Sur le vif - Samedi 06.02.10 - 18.50h
Jusqu’il y a un an – jusqu’à son année présidentielle – Hans-Rudolf Merz était le conseiller fédéral que j’admirais le plus. Excellent ministre des Finances, lucide et déterminé dans sa lutte contre l’endettement, homme de culture, parfait polyglotte, l’Appenzellois m’apparaissait comme une synthèse des qualités des Suisses : travailleur, pragmatique, allant son chemin contre vents et marées, sans trop se soucier de ce qu’on disait de lui.
Hélas, il y eut 2009. Pour mille raisons, l’homme se révéla beaucoup moins bon comme fédérateur d’un collège que comme ministre sectoriel. Il est vrai, aussi, qu’il ne fut pas épargné par la Providence. Il n’est pas question de faire ici le procès de cet homme de valeur qui, face aux circonstances, a manqué de chance. D’autres, dans les années calmes, bien moins compétents que lui, sont passés entre les gouttes. Parce que la Suisse de ces temps-là était une Suisse sans enjeux. Parce que l’argent coulait à flots. Parce que Paris, Berlin (ou plutôt Bonn), Rome, Bruxelles et Washington, tout heureux de profiter de nos avantages, nous foutaient la paix. C’était le temps où on ne connaissait même pas, dans la rue, les noms des conseillers fédéraux. Ce temps-là, je ne le regrette pas une seconde : je préfère mille fois la douleur d’aujourd’hui, dans sa vérité et sa mise à plat des enjeux de pouvoir, à l’anesthésie béate de cette période.

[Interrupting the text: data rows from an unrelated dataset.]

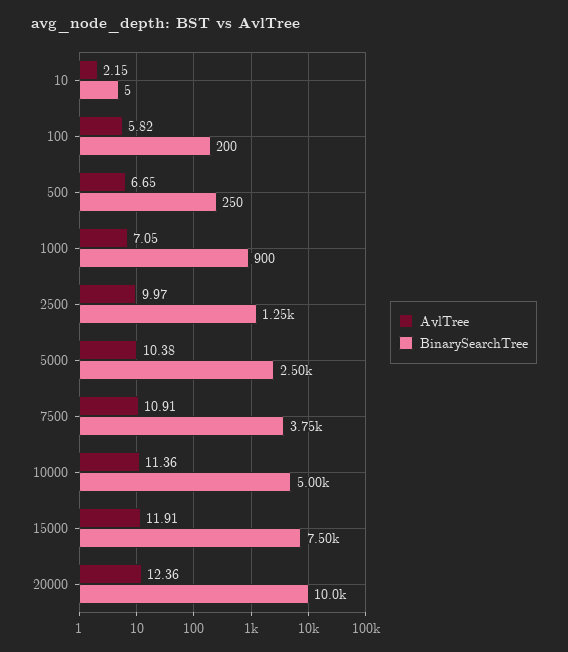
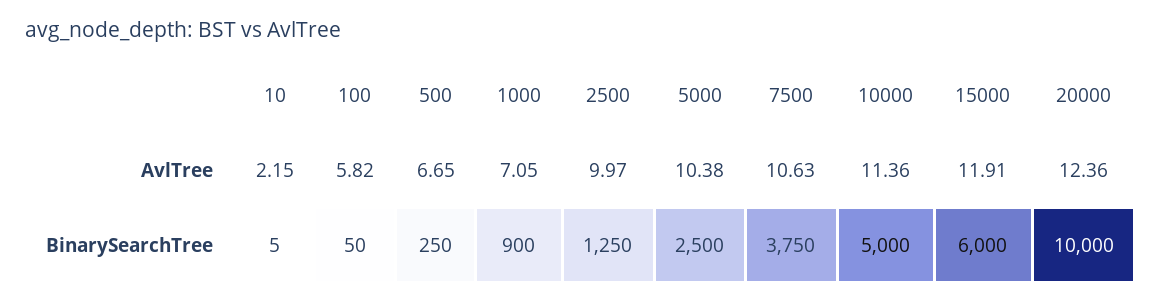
  {
    "AvlTree": {
      "10": 2.15,
      "100": 5.82,
      "500": 6.65,
      "1000": 7.05,
      "2500": 9.97,
      "5000": 10.38,
-     "7500": 10.91,
+     "7500": 10.63,
      "10000": 11.36,
      "15000": 11.91,
      "20000": 12.36
    },
    "BinarySearchTree": {
      "10": 5,
-     "100": 200,
+     "100": 50,
      "500": 250,
      "1000": 900,
      "2500": 1250,
      "5000": 2500,
      "7500": 3750,
      "10000": 5000,
-     "15000": 7500,
+     "15000": 6000,
      "20000": 10000
    }
  }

Homme de valeur, oui. Manque de chance, oui. Mais aussi, à entendre des langues qui se délient, en coulisses, jusqu’à l’intérieur de sa famille politique, un profil qui n’est pas celui d’un chef. Et, dans la parole publique en temps de guerre économique (oh oui, c’en est une), des glissements aussi ahurissants que coupables : à cet égard, le patron d’economiesuisse, son camarade de parti Gerold Bührer (ancien président du parti radical suisse) a raison de condamner aujourd’hui, sur la radio DRS, l’allusion de M. Merz, mercredi dernier, à l’échange automatique d’informations. Imagine-t-on un général faisant savoir à l’ennemi qu’il est prêt à abandonner telle part de terrain ? C’est tout bonnement suicidaire.
Quand on ajoute cette gaffe à toutes les autres, en particulier dans l’affaire libyenne, on se dit que ça commence à faire beaucoup. Et franchement trop. Et ce murmure, grandissant, provient, de plus en plus, de son propre camp. Ce sont là les premiers signes d’un procédé de lâchage. Il est donc fort probable, au soir de ce samedi 6 février 2010, que Monsieur Merz ne puisse sans doute pas accomplir son mandat jusqu’au terme de législature, soit l’automne 2011. En clair, son départ devient, pour le pays, une option plus souhaitable que celle de son maintien.